Testo estratto.
◇ ◇ ◇ ◇ ◇ ◇ ◇

Grande successo per la raffinatissima lettura di uno dei "classici" di Pirandello, da parte del poliedrico attore catanese.


Il Piacere dell'onestà di Luigi Pirandello è di scena al Toniolo dall'11 al 15 novembre 2009


Consenso diffuso e convinto
, clima di calda empatia per l'interpretazione pirandelliana di Leo Gullotta alla "prima" della Stagione di Prosa, banco di prova non facile anche per la poliedricità un po' "fuori dagli schemi" dell'attore catanese.

Chiunque affronti un testo "sacro" come "Il piacere dell'onestà", infatti, sa bene che le sfaccettature di cui si compone la psicologia del protagonista, Angelo Baldovino, hanno ispirato alcune "letture definitive" da parte più grandi interpreti del Novecento, di fronte al nodo di un'oscillazione di fondo: da una parte l'aderenza ad un sostrato interiore dolente, che sotterraneamente informa il rapporto col mondo e le scelte concrete ed "estreme" del personaggio, dall'altra la pregnanza simbolica "assoluta" di una parola che corrode, rovescia, demistifica ogni convenzione.

Interpreti storici del personaggio, come ad esempio l'indimenticato Romolo Valli, hanno spesso privilegiato questa dimensione verbale tagliente e sentenziosa, quasi aforistica; Angelo Baldovino può facilmente incarnare infatti un'estraneità totale al contesto, pur interpretandolo da "maschera" impeccabile nel soddisfare ogni sua condizione contrattuale, ed assumere sulla scena il ruolo di vero e proprio "detonatore verbale" di verità.


La forza dell'interpretazione di Leo Gullotta vista al Toniolo sta invece nel riumanizzare profondamente il personaggio, dando corpo e voce alle oscillazioni interiori che precedono ed accompagnano ogni scavo verbale, qui nelle contraddizioni della propria coscienza, lì ad intaccare e rovesciare l'apparente graniticità del contesto "mostruoso" delle apparenze; un'umanizzazione a tratti dolente, misuratissima nei toni, ben supportata da un allestimento scenico essenziale e di grande effetto: un'imponente casa di vetro, di ascendenza palazzeschiana, cristallo rotante di convenzioni, dove si consuma il "patto" scellerato in una falsa trasparenza dei rapporti verso l'esterno, con una ridondanza di "forme" vuote richiamate da due imponenti sedie barocche; attorno, l'evocazione magmatica di una natura che "ribolle" di verità al di là delle regole, nella stilizzazione di una foresta buia, sul cui terreno incerto, non appena si sporgono oltre il perimetro, i protagonisti scivolano continuamente; attorno alla finzione, appunto, ricircola il magma informe e pericoloso della realtà...









In questa breve clip si possono apprezzare alcuni frammenti significativi del passaggio del capolavoro pirandelliano al Toniolo: in particolare, l'interazione fra l'atteggiamento di enfatizzato "spaesamento" di Gullotta - Baldovino, con il suo silenzioso retroterra di pensosa autocoscienza, e la scansione serrata di tempi e movenze recitative che anima lo spazio "sociale" e convenzionale degli altri interpreti. Alla fine, un convinto applauso finale saluta l'intero cast.

◇ ◇ ◇ ◇ ◇ ◇ ◇

Consegna.
Indica se ciascuna affermazione concorda con la recensione, rispondendo sì o no e citando tra virgolette le parole della recensione che lo stabiliscono.
1. Lo spettacolo va in scena al Toniolo dall'11 al 15 novembre 2009.
2. Romolo Valli viene citato come interprete storico di Angelo Baldovino.
3. L'allestimento scenico è descritto come ricco e sovraccarico.

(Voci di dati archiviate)

◇ ◇ ◇ ◇ ◇ ◇ ◇

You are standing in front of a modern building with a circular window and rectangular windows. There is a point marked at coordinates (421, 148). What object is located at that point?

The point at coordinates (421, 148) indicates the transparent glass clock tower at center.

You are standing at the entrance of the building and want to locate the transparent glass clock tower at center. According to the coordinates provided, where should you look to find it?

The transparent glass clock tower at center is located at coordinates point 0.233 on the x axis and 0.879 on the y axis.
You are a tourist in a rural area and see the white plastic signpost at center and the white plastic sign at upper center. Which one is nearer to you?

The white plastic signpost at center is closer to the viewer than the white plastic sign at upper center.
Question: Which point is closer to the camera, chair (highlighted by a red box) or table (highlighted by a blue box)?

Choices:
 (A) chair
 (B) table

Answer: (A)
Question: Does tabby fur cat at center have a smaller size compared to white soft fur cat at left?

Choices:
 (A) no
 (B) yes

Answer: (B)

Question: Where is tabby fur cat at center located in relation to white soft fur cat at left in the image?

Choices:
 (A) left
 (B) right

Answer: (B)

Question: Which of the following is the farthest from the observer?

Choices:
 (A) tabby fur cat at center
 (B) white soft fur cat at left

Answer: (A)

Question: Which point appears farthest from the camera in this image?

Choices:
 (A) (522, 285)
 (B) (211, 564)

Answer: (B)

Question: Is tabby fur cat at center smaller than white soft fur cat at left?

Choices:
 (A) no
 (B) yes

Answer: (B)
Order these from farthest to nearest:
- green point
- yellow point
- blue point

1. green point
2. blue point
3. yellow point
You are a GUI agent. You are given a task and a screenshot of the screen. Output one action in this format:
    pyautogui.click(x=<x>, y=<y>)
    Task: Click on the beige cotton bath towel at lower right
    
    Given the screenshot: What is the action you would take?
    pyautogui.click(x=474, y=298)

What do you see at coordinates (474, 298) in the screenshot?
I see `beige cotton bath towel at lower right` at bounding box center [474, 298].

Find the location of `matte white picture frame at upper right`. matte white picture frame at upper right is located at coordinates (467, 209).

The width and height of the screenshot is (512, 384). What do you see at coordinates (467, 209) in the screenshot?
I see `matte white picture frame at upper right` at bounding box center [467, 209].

◇ ◇ ◇ ◇ ◇ ◇ ◇

Soluzione.
1. Sì: «è di scena al Toniolo dall'11 al 15 novembre 2009».
2. Sì: «Interpreti storici del personaggio, come ad esempio l'indimenticato Romolo Valli».
3. No: «un allestimento scenico essenziale e di grande effetto».